These monitoring tools are already covered in the section 5 of the Automated Lifecycle Management tutorial. You can learn more about it from there.

However, the most interesting aspect of active metadata is that it is also used as the main input for AI algorithms that learn from usage. This active metadata management is the foundation of AI-based automation, which is described more in detail in the next section of the tutorial.

A truly effective data fabric is intelligent and provides automatic recommendations tailored to the specific usage and workloads it serves. It must be able to analyze past activities to predict the future in order to simplify and reduce the cost of using and operating a data fabric. This is at the forefront of research and development and some advanced vendors are currently incorporating AI-based recommendations into data management solutions.

Denodo Platform offers 2 key AI based recommendations features which are

  • Data discovery recommendations
  • Performance recommendations for Smart Query Acceleration

Now let us explore these options.

Data Discovery Recommendations

For Data Discovery Recommendations, let's login to the Data Catalog web application.

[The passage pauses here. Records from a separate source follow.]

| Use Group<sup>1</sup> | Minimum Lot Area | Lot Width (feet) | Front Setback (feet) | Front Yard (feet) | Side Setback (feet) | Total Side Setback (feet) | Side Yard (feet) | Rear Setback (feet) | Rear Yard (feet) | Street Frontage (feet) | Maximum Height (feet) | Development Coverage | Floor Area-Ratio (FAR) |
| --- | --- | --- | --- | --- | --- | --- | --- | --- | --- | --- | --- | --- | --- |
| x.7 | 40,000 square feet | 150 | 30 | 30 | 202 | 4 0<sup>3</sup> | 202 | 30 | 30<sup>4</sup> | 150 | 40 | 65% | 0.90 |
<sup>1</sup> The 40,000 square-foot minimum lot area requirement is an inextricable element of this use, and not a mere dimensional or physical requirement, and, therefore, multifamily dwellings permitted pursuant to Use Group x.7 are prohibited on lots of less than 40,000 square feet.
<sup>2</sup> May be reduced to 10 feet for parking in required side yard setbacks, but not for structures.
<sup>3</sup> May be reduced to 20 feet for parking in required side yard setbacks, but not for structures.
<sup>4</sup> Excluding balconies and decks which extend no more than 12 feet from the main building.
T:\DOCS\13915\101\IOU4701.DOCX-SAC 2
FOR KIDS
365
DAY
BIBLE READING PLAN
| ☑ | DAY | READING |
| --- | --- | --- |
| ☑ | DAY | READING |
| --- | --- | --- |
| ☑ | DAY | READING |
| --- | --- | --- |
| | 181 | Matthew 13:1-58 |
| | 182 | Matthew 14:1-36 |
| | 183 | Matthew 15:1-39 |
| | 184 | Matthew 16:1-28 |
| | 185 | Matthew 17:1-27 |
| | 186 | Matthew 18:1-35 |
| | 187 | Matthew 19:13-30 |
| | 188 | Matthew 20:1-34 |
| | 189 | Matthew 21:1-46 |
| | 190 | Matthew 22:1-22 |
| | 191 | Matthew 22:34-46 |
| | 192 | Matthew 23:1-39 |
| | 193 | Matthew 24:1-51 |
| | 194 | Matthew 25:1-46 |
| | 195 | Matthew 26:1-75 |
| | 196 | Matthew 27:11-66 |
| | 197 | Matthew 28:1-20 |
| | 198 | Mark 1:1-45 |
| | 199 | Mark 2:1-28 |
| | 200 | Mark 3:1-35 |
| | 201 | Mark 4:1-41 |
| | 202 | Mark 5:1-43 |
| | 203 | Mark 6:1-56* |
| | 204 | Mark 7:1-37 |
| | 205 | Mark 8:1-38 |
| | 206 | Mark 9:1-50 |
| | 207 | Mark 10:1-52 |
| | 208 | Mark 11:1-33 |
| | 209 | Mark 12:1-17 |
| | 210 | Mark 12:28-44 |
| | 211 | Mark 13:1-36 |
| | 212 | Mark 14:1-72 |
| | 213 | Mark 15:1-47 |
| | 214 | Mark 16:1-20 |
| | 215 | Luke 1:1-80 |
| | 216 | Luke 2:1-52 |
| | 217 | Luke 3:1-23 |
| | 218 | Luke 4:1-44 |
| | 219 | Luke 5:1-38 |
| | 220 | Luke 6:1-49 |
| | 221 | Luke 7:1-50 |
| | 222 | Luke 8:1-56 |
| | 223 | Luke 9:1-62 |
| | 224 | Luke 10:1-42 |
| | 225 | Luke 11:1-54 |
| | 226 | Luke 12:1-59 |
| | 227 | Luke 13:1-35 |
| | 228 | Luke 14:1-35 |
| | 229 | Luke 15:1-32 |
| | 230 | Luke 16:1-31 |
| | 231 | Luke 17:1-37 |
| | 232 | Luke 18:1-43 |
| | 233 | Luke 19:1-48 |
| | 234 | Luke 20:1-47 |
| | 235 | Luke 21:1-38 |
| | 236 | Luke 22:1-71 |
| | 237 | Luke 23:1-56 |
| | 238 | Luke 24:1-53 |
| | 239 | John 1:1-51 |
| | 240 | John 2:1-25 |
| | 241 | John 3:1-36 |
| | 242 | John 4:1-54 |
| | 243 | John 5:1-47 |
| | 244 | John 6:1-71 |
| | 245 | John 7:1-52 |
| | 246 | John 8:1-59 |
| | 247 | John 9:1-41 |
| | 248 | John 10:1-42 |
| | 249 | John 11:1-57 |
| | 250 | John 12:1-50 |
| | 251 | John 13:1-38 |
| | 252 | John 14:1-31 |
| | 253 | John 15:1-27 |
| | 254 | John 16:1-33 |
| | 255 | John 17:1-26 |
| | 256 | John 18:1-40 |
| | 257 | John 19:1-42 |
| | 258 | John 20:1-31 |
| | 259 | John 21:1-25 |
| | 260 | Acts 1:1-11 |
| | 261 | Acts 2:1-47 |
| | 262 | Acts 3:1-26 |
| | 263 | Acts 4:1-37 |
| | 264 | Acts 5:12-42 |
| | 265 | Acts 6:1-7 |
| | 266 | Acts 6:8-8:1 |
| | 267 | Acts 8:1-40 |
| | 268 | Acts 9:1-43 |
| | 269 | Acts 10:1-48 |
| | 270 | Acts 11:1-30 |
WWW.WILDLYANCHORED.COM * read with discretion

In the landing page we can see information like Most used views, Most Recent views and Most Recommended by you.

We can see that these are the views that were recently executed or modified by us in the previous section. Furthermore, we can also see the information regarding Catalog Management . The Data Catalog home page displays the total number of categories, tags , views and Web services synchronized and created in the application .

Lets now try executing a new view and see how the results of Recommendation are influenced. We will execute the client_with_bills and navigate back to the Landing page. We can see the change in the view name in the Elements section of the landing page.

Performance recommendations for Smart Query Acceleration

Now lets see the other AI based Feature which is the Smart Query Acceleration.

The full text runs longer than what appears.